**AIM OF THE TASK:** For the listing below, the answer is an exact retyping of the lines from the one with "hfov_deg: 67.3" through the one with "exposure_s: 1/60", both included, without pictures.

**SOURCE MATERIAL:**
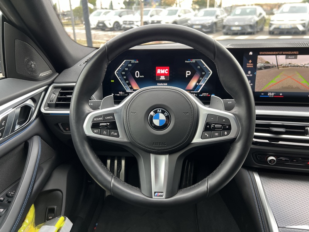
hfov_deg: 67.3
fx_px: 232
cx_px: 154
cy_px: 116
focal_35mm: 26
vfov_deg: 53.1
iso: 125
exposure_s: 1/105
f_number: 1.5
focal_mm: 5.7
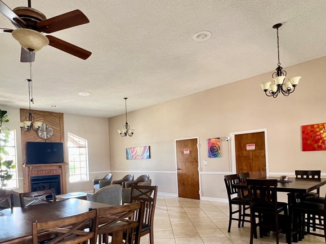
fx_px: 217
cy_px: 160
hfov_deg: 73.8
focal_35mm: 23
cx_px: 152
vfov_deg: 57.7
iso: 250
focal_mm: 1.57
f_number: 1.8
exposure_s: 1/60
==
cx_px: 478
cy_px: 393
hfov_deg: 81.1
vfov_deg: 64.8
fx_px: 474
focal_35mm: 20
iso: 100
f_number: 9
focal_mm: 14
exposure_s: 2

**FINISHED TASK:**
hfov_deg: 67.3
fx_px: 232
cx_px: 154
cy_px: 116
focal_35mm: 26
vfov_deg: 53.1
iso: 125
exposure_s: 1/105
f_number: 1.5
focal_mm: 5.7
fx_px: 217
cy_px: 160
hfov_deg: 73.8
focal_35mm: 23
cx_px: 152
vfov_deg: 57.7
iso: 250
focal_mm: 1.57
f_number: 1.8
exposure_s: 1/60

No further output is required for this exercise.